Postinfectious irritable bowel syndrome: a long-term consequence of bacterial gastroenteritis.Smith JL, Bayles D.
Microbial Food Safety Research Unit, Eastern Regional Research Center, Agricultural Research Service, US Department of Agriculture, 600 East Mermaid Lane, Wyndmoor, Pennsylvania 19038, USA.
[email protected]Irritable bowel syndrome (IBS) is a commonly diagnosed disease characterized by gastrointestinal symptoms that may be associated with psychological illness and emotional problems. The prevalence rate worldwide for IBS ranges from 10 to 20% and is higher for women than for men. IBS imposes a substantial financial burden on both patients and employers because of increased medical costs and decreased work productivity. Recent studies indicate that inflammatory processes involving the gastrointestinal tract are strongly correlated with IBS. Acute bacterial gastroenteritis has been linked with the onset of symptoms in approximately 15% of patients diagnosed with IBS; these cases have been called postinfectious IBS. Organisms commonly associated with postinfectious IBS include the foodborne pathogens Campylobacter, Escherichia coli, Salmonella, and Shigella. The pathologic changes associated with postinfectious IBS are likely due to inflammatory reactions induced by the infecting organisms. Postinfectious IBS should be recognized as a potential long-term consequence of foodborne gastroenteritis.
PMID: 17685356
as you can see there are a few differ3nt pathogens here.
It is important to keep inflammation in perspective with IBS.
J Gastroenterol. 2007 Jan;42 Suppl 17:41-7. Links
Role of infection in irritable bowel syndrome.Spiller RC.
Wolfson Digestive Diseases Centre, University Hospital, Nottingham, NG7 2UH, UK.
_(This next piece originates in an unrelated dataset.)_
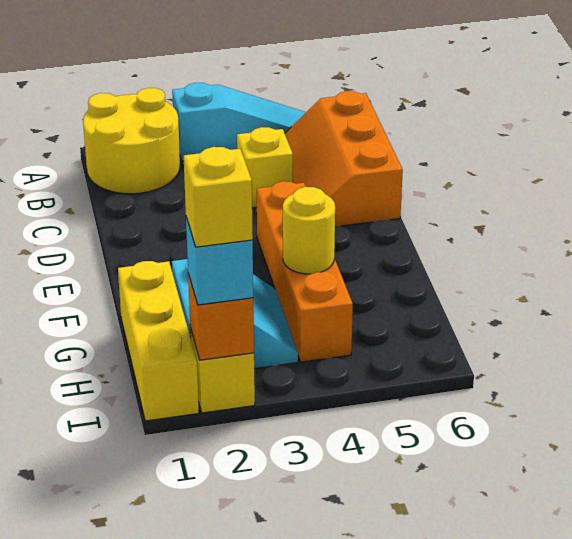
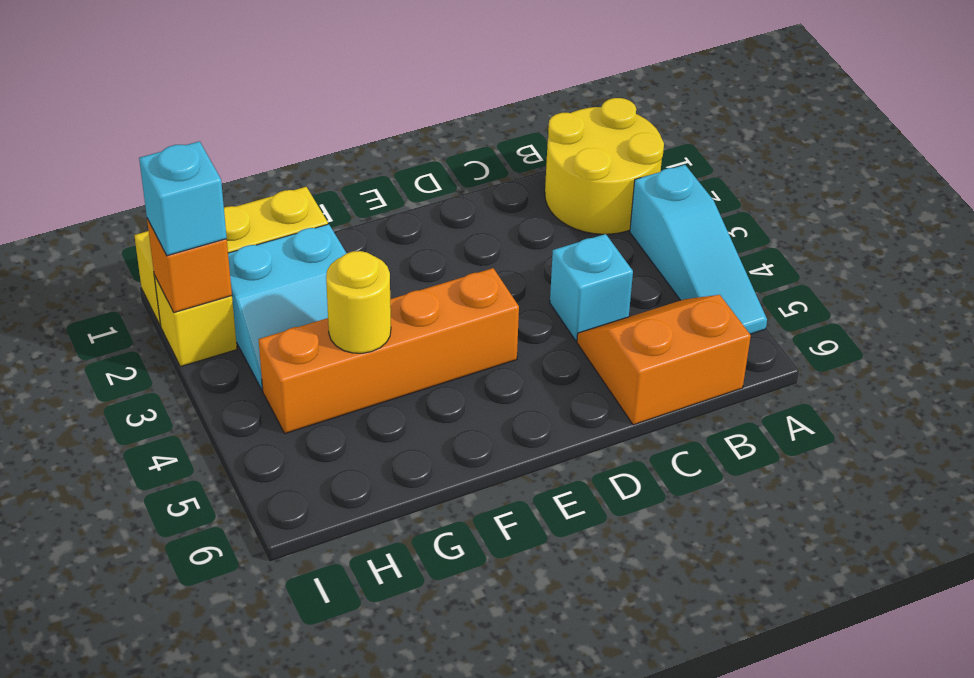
orange 2x3 slope [285,91,403,226] -> orange 2x2 slope [577,295,751,425]
yellow 1x1 brick [237,127,293,208] -> cyan 1x1 brick [550,234,633,341]
yellow 1x1 brick [184,147,253,247] -> none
Infection by pathogenic organisms leads to mucosal damage and disruption of the gut's extensive commensal flora, factors which may lead to prolonged bowel dysfunction. Six to 17% of unselected irritable bowel syndrome (IBS) patients believe their symptoms began with an infection, which is supported by prospective studies showing a 4%-31% incidence of postinfectious IBS-(PI) following bacterial gastroenteritis. The wide range of incidence can be accounted for by differences in risk factors, which include in order of magnitude; severity of initial illness > bacterial toxigenicity > hypochondriasis, depression and neuroticism, and adverse life events in the previous 3 months. PI-IBS has been reported after Campylobacter, Salmonella, and Shigella infections. Serial biopsies after Campylobacter jejuni gastroenteritis show an initial inflammatory infiltrate, with an increase in enterochromaffin (EC) cells, which in most cases subsides over the next 6 months. Those who go on to develop IBS show increased numbers of EC and lymphocyte cell counts at 3 months compared with those who do not develop IBS. Interleukin-1beta mRNA levels are increased in the mucosa of those who develop PI-IBS, who also show increased gut permeability. Recover can be slow, with approximately 50% still having symptoms at 5 years. Recent studies suggest an increase in peripheral blood mononuclear cell cytokine production in unselected IBS, an abnormality that may be ameliorated by probiotic treatment. The role of small-bowel bacterial overgrowth in IBS is controversial, but broad-spectrum antibiotics do have a temporary benefit in some patients. More acceptable long-term treatments altering gut flora are awaited with interest.
PMID: 17238025
Your long term antibiotic use may have upset your gut flora and it would be good if after your not taking them to take a good probotic, one with bifidobacteria in it.